Monday, February 4, 2008

The Family Bed







I LLLOOOOOVVVEEEEEE my kids, but I keep asking myself--How long do I want them in my bed? It seems like no matter how nicley everyone goes to sleep in their own beds, someone always ends up in our bed. Now if the kids weren't enough, I have my sweet new daughter who loves to share my breath and my pillow and goes from under the covers to on top over and over again! I'd like to think it is because they think we are so cool and make them feel safe, but I really think it is because my bed is much more comfortable than theirs.



Have you really laid in your kids beds lately? I got in Jake's and that drove us to get him a new mattress for Christmas. He seems better. I did everything I could to try to make Alexander's bed as comfortable as ours. I put on a feather bed, soft flannel sheets, lots of pillows and still the boy makes it to our bed between midnight and 2 every night. I try to conveince myself that it is just a phase like everything else, but the dark circles under my eyes don't say the same. I am just the kind of girl that needs her 10 hours a night!
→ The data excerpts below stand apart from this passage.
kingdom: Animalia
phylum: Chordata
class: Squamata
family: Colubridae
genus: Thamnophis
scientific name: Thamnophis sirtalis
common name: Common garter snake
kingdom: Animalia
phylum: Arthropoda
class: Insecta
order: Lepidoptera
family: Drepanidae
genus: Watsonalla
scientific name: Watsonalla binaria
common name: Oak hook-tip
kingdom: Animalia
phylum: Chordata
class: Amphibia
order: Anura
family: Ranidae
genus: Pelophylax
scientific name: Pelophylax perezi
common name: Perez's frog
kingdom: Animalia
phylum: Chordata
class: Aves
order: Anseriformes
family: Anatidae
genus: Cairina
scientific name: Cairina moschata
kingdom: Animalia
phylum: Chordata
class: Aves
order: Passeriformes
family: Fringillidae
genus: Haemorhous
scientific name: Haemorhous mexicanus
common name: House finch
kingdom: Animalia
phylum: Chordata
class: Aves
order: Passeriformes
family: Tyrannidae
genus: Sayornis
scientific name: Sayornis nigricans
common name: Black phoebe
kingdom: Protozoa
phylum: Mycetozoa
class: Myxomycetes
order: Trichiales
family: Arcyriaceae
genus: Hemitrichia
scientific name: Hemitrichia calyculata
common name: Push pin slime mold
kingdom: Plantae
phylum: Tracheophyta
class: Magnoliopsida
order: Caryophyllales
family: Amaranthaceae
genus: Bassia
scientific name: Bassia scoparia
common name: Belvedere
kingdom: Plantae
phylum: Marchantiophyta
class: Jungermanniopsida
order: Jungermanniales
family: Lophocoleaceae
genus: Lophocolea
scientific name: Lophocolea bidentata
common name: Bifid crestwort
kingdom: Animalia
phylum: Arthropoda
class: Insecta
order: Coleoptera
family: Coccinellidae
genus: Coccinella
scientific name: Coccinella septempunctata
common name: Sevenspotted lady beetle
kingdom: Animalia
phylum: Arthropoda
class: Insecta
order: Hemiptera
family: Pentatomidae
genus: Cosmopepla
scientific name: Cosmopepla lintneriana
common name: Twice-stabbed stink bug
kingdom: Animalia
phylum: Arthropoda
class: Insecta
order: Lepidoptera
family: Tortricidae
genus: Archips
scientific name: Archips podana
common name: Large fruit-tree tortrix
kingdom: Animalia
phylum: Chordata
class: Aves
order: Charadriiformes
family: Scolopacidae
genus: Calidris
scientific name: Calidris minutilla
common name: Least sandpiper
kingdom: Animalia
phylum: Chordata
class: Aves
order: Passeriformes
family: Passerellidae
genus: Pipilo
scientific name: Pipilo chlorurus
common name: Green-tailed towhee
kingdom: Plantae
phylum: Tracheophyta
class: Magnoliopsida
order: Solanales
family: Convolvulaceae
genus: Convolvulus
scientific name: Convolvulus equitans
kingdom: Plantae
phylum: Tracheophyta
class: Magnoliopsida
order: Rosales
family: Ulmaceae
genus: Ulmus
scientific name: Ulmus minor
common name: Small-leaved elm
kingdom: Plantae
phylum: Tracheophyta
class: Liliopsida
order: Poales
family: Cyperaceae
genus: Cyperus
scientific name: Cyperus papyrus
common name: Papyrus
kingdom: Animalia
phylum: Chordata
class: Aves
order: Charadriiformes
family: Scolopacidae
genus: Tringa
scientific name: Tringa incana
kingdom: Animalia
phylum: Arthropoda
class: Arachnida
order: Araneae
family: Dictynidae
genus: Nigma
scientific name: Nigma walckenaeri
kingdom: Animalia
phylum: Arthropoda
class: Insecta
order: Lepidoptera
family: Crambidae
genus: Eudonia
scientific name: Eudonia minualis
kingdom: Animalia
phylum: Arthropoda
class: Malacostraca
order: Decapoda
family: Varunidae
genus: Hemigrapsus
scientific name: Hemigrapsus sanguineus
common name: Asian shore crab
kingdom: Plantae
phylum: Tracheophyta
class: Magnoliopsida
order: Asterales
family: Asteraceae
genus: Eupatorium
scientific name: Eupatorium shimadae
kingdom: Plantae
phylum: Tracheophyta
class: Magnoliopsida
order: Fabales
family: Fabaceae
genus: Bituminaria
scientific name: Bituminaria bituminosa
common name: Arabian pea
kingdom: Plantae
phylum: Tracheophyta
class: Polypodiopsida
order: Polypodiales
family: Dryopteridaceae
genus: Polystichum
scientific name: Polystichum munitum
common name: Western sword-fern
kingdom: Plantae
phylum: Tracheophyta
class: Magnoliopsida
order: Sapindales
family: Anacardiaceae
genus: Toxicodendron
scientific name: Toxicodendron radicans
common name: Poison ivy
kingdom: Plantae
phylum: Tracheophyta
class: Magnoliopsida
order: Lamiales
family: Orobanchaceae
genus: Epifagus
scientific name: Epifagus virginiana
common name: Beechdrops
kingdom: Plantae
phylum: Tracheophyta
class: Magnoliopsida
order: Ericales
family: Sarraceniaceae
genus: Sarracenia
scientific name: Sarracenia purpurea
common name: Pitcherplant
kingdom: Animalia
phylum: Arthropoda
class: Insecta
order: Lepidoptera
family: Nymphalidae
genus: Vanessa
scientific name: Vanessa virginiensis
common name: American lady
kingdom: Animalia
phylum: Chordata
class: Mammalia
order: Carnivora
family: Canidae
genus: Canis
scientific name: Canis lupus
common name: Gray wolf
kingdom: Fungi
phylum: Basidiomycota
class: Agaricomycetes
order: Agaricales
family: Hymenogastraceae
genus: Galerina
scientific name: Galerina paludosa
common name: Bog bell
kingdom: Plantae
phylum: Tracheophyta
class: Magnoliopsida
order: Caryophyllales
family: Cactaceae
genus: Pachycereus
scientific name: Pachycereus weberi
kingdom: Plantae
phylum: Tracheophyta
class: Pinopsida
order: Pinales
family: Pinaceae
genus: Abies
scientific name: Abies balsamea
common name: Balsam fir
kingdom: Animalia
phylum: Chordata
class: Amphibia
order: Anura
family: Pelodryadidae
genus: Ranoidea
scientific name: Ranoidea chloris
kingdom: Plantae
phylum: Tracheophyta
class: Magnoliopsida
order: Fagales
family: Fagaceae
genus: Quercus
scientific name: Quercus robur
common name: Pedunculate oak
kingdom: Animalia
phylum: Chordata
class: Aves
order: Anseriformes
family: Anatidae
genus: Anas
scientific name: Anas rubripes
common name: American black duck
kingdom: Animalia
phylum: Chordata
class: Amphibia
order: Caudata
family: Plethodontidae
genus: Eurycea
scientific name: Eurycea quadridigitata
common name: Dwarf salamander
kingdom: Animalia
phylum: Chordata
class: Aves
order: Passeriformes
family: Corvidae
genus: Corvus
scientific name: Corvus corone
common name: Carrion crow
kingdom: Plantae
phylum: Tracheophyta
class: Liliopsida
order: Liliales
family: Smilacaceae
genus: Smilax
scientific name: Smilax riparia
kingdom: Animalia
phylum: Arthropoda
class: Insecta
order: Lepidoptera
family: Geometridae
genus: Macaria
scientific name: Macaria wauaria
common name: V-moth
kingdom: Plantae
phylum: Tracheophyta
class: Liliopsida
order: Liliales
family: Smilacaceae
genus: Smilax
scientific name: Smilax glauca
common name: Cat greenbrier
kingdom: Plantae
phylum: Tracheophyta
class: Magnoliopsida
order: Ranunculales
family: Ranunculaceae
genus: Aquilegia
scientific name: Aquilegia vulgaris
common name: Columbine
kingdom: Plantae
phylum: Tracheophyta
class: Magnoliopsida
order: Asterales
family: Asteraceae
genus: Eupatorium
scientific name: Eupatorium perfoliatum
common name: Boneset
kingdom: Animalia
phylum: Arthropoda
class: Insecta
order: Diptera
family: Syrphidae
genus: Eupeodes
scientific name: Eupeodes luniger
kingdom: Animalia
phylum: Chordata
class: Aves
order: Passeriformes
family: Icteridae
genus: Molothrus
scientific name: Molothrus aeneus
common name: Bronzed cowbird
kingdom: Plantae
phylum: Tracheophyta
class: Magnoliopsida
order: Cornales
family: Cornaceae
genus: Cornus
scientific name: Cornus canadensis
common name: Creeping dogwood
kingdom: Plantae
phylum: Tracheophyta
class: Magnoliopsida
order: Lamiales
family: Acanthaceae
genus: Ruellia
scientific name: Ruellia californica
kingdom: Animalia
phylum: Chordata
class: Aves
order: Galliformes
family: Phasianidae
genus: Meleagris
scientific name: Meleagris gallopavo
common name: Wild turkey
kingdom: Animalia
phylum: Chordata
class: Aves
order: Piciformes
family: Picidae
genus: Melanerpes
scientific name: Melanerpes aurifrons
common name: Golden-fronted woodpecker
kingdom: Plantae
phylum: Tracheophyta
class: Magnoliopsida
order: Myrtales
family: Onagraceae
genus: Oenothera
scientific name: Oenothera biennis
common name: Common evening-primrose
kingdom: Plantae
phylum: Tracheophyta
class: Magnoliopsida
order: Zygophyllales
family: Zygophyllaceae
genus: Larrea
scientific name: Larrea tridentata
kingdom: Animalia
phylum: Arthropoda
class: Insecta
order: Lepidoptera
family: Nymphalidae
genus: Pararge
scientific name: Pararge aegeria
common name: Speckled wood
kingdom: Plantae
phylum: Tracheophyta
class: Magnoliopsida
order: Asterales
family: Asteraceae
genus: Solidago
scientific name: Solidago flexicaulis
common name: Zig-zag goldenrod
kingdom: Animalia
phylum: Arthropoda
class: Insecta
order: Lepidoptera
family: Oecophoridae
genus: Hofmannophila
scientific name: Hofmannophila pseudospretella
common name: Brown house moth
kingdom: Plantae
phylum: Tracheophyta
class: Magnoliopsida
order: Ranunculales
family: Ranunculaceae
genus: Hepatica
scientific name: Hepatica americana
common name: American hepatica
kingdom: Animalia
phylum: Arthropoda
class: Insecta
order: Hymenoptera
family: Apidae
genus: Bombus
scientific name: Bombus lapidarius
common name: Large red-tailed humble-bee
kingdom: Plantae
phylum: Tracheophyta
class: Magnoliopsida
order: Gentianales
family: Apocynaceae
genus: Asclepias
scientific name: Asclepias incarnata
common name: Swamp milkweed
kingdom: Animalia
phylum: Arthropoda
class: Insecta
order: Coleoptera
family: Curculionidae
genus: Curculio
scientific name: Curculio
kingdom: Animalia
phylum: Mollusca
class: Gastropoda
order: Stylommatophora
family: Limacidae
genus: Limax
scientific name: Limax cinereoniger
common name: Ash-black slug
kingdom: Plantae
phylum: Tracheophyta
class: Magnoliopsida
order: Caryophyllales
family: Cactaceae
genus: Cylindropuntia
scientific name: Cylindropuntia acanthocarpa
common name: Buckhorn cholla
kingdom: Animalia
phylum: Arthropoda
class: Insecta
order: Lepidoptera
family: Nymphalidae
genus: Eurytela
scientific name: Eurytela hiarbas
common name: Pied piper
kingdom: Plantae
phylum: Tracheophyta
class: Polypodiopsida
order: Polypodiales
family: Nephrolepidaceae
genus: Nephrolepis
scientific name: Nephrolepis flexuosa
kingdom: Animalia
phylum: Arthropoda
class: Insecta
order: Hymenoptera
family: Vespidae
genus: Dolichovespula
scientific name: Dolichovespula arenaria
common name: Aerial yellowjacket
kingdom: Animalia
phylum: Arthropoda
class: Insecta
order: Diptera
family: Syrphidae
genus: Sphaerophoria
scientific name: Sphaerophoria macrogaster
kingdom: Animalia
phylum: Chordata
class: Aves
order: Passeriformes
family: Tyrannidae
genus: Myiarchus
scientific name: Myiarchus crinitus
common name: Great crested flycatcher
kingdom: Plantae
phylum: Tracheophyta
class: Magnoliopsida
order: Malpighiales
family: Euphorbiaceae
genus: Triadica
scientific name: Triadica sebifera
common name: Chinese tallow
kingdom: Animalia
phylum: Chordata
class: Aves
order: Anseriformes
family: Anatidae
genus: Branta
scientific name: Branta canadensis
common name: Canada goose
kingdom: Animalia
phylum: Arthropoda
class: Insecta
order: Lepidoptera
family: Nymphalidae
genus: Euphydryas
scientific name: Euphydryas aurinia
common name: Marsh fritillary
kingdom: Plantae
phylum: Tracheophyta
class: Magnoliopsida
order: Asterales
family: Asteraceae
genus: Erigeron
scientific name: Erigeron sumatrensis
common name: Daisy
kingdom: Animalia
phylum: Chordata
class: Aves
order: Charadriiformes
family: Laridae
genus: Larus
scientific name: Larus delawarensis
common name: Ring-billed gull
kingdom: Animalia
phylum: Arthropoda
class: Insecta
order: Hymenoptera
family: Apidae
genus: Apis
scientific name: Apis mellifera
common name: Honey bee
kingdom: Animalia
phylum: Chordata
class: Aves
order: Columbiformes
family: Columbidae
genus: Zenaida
I guess I need to get mean. If I wasn't so lazy I could keep putting him back in his own bed, but instead I often just go get in his. I'll probably get sad one day when there is nobody who wants to crawl in my bed, but for know I am literally tired of it!

Saturday, February 2, 2008

Happy Birthday to the King!!!





Wow 37 ! I can't believe it. Happy Birthday Big Boy. I love you very much!

Friday, February 1, 2008

New Month, New Outlook



I have been working everyday to change my outlook on life. I am grateful it is a new month, and as I see it, a new chance to change. I want to be grateful everyday for all of the great things that I have and not dwell on all the things I wish I had. If I want a hot bod, I need to be grateful for that treadmill I just had to have and work it! If I want nice kids with nice mouths, then I need to set the example and always talk nice to them, in front of them, and about them. If I want a nice dinner, I need to get up and make it with my vast knowledge of food network recipies. If I want great friends, I know I need to be a better friend. If I want a nice clean car, I need to make sure the rugrats clear out their trash and don't leave me with mystery smells. I could go on and on--I feel a little better now. Besides, when I look at this cute face how could I not feel grateful???